The incidence of hypotension or orthostatic hypotension was low in Irbesartan treated patients (0.4%), unrelated to dosage, and similar to the incidence among placebo treated patients (0.2%). Dizziness, syncope, and vertigo were reported with equal or less frequency in patients receiving Irbesartan compared with placebo.

In addition, the following potentially important events occurred in less than 1% of the 1965 patients and at least 5 patients (0.3%) receiving Avapro in clinical studies, and those less frequent, clinically significant events (listed by body system). It cannot be determined whether these events were causally related to Avapro:

Body as a Whole: fever, chills, facial edema, upper extremity edema;

Cardiovascular : flushing, hypertension, cardiac murmur, myocardial infarction, angina pectoris, arrhythmic/conduction disorder, cardio-respiratory arrest, heart failure, hypertensive crisis;

Dermatologic : pruritus, dermatitis, ecchymosis, erythema face, urticaria;

Endocrine/Metabolic/Electrolyte Imbalances: sexual dysfunction, libido change, gout;

Gastrointestinal: constipation, oral lesion, gastroenteritis, flatulence, abdominal distention;

Musculoskeletal/Connective Tissue: extremity swelling, muscle cramp, arthritis, muscle ache, musculoskeletal chest pain, joint stiffness, bursitis, muscle weakness;

Nervous System : sleep disturbance, numbness, somnolence, emotional disturbance, depression, paresthesia, tremor, transient ischemic attack, cerebrovascular accident;

Renal/Genitourinary: abnormal urination, prostate disorder;

Respiratory: epistaxis, tracheobronchitis, congestion, pulmonary congestion, dyspnea, wheezing;

Special Senses: vision disturbance, hearing abnormality, ear infection, ear pain, conjunctivitis, other eye disturbance, eyelid abnormality, ear abnormality. 

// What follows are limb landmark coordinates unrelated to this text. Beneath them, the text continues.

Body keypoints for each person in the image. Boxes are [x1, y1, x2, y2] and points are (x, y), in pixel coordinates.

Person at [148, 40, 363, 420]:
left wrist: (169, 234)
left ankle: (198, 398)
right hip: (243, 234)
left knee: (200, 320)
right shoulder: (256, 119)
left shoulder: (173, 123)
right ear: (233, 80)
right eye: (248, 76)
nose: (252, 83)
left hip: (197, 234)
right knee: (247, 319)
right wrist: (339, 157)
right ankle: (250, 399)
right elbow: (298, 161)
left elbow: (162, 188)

Nephropathy in Type 2 Diabetic Patients
In clinical studies in patients with hypertension and type 2 diabetic renal disease, the adverse drug experiences were similar to those seen in patients with hypertension with the exception of an increased incidence of orthostatic symptoms (dizziness, orthostatic dizziness, and orthostatic hypotension) observed in IDNT (proteinuria 900 mg/day, and serum creatinine ranging from 1.0-3.0 mg/dL). In this trial, orthostatic symptoms occurred more frequently in the Avapro group (dizziness 10.2%, orthostatic dizziness 5.4%, orthostatic hypotension 5.4%) than in the placebo group (dizziness 6.0%, orthostatic dizziness 2.7%, orthostatic hypotension 3.2%).

Post-Marketing Experience
The following have been very rarely reported in post-marketing experience: urticaria; angioedema (involving swelling of the face, lips, pharynx, and/or tongue); increased liver function tests; jaundice. Hyperkalemia has been rarely reported.

Laboratory Test Findings

Hypertension
In controlled clinical trials, clinically important differences in laboratory tests were rarely associated with administration of Avapro (Irbesartan).

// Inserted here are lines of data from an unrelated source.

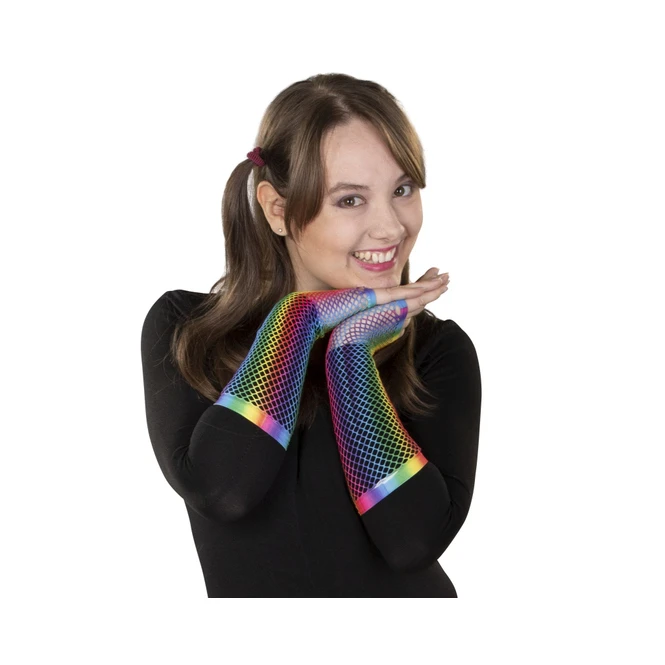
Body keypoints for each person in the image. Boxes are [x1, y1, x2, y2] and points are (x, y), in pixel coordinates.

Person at [140, 73, 482, 598]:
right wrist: (298, 319)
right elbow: (223, 491)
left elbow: (411, 542)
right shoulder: (189, 330)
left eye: (402, 190)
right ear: (277, 209)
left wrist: (350, 353)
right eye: (350, 200)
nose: (392, 227)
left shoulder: (437, 352)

Creatinine, Blood Urea Nitrogen : Minor increases in blood urea nitrogen (BUN) or serum creatinine were observed in less than 0.7% of patients with essential hypertension treated with Avapro alone versus 0.9% on placebo.

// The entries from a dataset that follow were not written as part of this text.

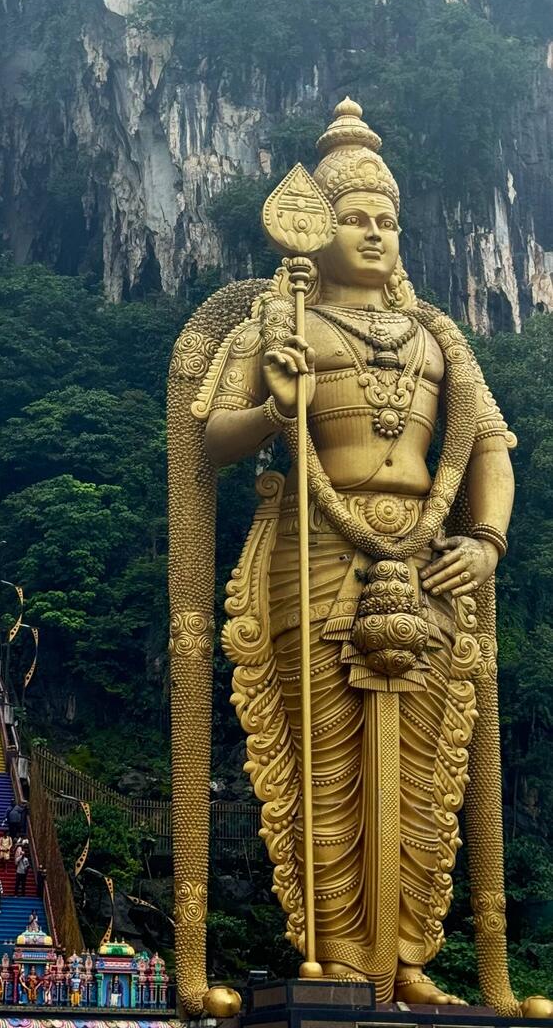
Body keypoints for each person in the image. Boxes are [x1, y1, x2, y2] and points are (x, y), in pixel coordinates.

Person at [168, 97, 528, 1010]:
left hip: (430, 558)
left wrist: (486, 540)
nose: (372, 233)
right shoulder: (281, 322)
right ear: (315, 229)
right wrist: (273, 407)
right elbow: (209, 437)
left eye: (385, 220)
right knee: (322, 761)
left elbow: (490, 447)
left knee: (427, 765)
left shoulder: (439, 337)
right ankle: (331, 954)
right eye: (354, 217)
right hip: (316, 551)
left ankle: (407, 959)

Hematologic : Mean decreases in hemoglobin of 0.2 g/dL were observed in 0.2% of patients receiving Avapro compared to 0.3% of placebo treated patients. Neutropenia (<1000 cells/mm3) occurred at similar frequencies among patients receiving Avapro (0.3%) and placebo treated patients (0.5%).

Nephropathy in Type 2 Diabetic Patients
Hyperkalemia: In IDNT (proteinuria 900 mg/day, and serum creatinine ranging from 1.0-3.0 mg/dL), the percent of patients with hyperkalemia (>6 mEq/L) was 18.6% in the Avapro group vs.6.0% in the placebo group. Discontinuations due to hyperkalemia in the Avapro group were 2.1% vs.0.4% in the placebo group.